One of the moderators resolved my problem with my new camcorder by saying, before you do anything buy a Firewire cable and try again. I did, and that instantly worked. I reimported a file, processed it with Nero, and burned it. The video quality was better, as well, as promised, but the big deal for me was being able to go from soup to nuts without a hitch. Film, import, edit, burn, play DVD.
I am pretty well squeezed today (this week and next, in addition to two day trips, I dwell in Grantistan, as the annual LSTA grant is due on the 21st), so I can’t unfurl this thought as well as I’d like, but my experience made me think of an interesting post at It’s All Good that talks about the “wisdom of crowds” versus “Blink.”
I wonder how much these theories are in fact congruent, not disparate. In seeking expertise from camcorder enthusiasts, I had to make some spot decisions about the advice I was getting. I know that the authority of the list’s moderators had some influence over me–if their website is perceived as authoritative, people will use it, and that will sell ads, so when they speak up, I listen. But I also found myself evaluating individual responses in terms of my life experience (that guy reminds me of so-and-so, etc.).
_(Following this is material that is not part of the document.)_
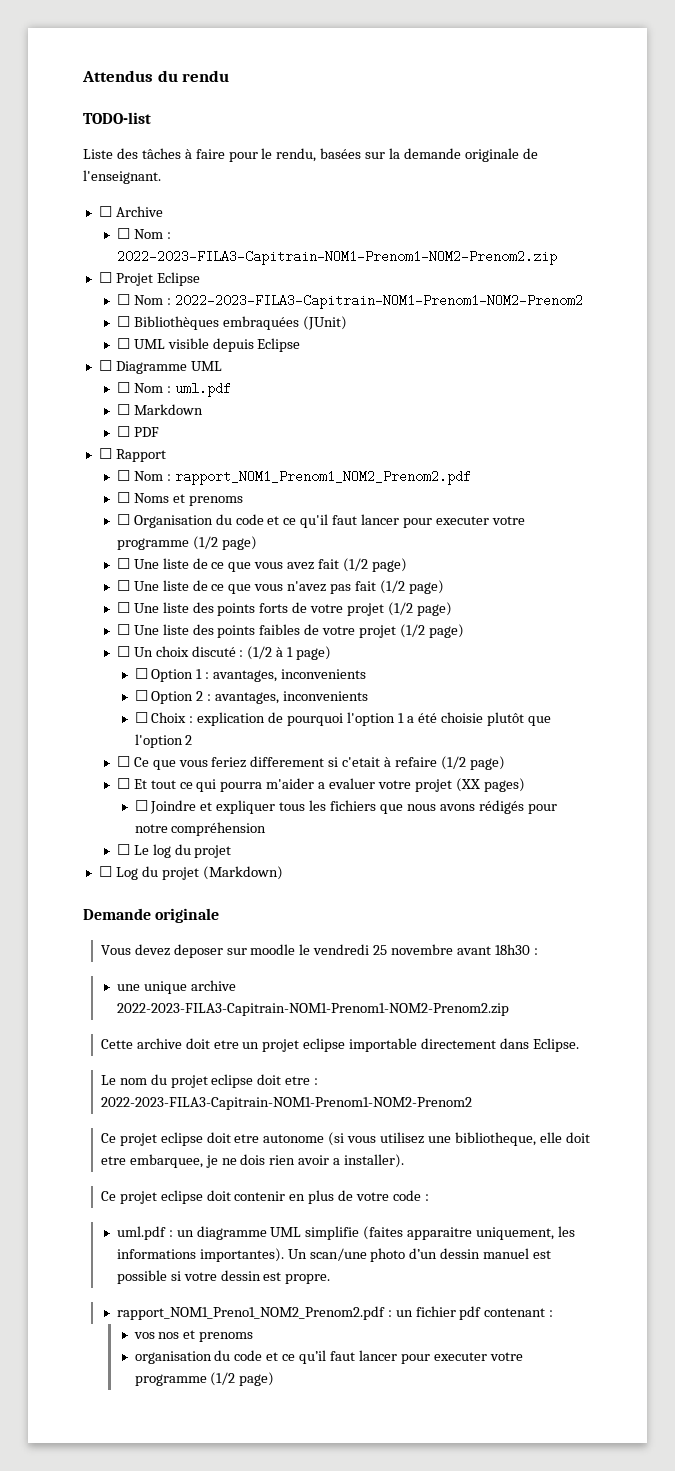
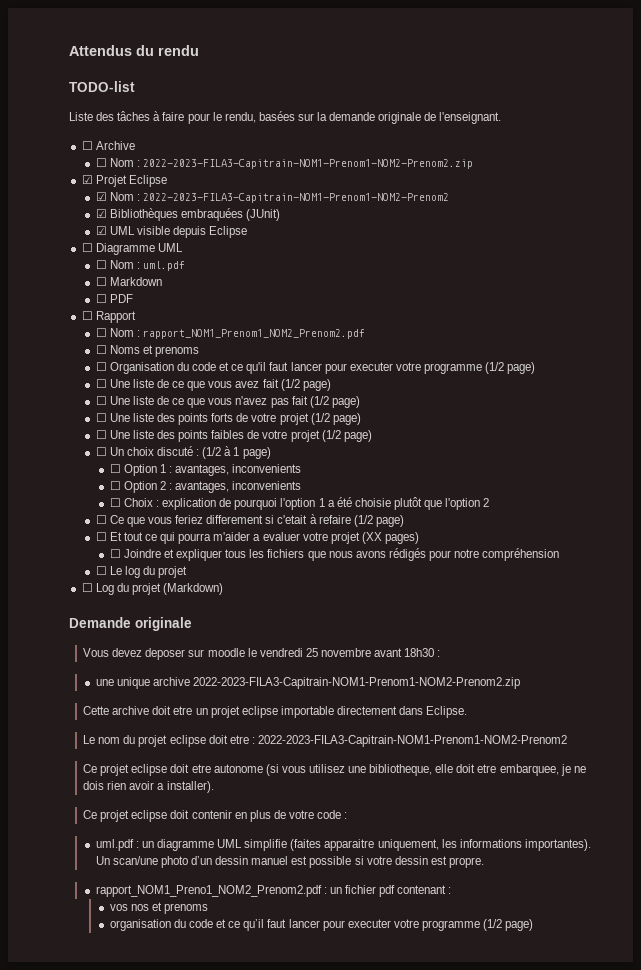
[98,272,112,283] ☐ -> [81,175,93,184] ☑
[116,294,130,305] ☐ -> [95,192,107,201] ☑
[116,316,130,327] ☐ -> [95,209,107,218] ☑
[116,338,130,349] ☐ -> [95,226,107,235] ☑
Posted on this day, other years:
- I have measured out my life in Doodle polls - 2019
- American Airlines: Social Gurus Extraordinaire - 2012
- Thoroughly Modern Karen: A Response to Jeff Trzeciak - 2011
- VSTDPUs and Maslow's Hierarchy - 2010
- Twitterprose Lives Again - 2008
- Teaching, and turning 50 - 2007
- Google Grooves on Libraries - 2005
- Veterans' Educational Benefits - 2005
- My Blogroll - 2005
Ah, yes. The Miss Marple approach. 🙂 “It’s just that living in a village as I do, one gets to know so much about human nature.”
I was amazed by Firewire a few years ago too. I had to spend some grant money for a digitization grant and one of our IT guys tried to tell me that USB 2.0 was as fast as Firewire.
I ended up going with the USB 2.0 that already existed on our systems for cost effectiveness, but the tests show that FW is faster. USB 2.0 seems to be the standard on most out of the box hardware though.
http://www.usb-ware.com/firewire-vs-usb.htm
I bought a digital camcorder in December of 2002, which eventually necessitated the addition of a firewire card, Pinnacle Studio software, more RAM, and a second hard drive. I’m glad I made the additional investments; the quality of the video and speed of the transfer via firewire was much better.
Really enjoy your blog.
Yes, USB is standard on PCs, and Firewire is nearly always an add-on. For my laptop it was as simple as adding a card. (Points off for Dell for not only omitting Firewire from my laptop but from the docking station.) But most people will be working with a PC. I could squeeze in a Firewire card pretty easily, but my desktop is a bit of a pig–not worth the investment.
I’m sure it’s all a dance: USB makes the camcorder sale… but you really need Firewire if you’re going to actually make DVDs. I’m curious how people use their camcorders–if a lot of them keep the tapes and hook the camera up to the TV set.
Hi, I’m chiming in quite late (was at a conference and not reading blogs). I second the recommendation about the external hard drive. We have a couple of LaCie external hard drives and store digitized video there, as well as proces the new stuff to them. Cool thing about firewire: it’s easy to daisy chain devices.
We have a couple of external hard drives that are greatly underutilized (we back up to them) so they’d do in a pinch, but these are getting so cheap (I saw a humongous Sony drive for $99) that I may just get a “video drive.”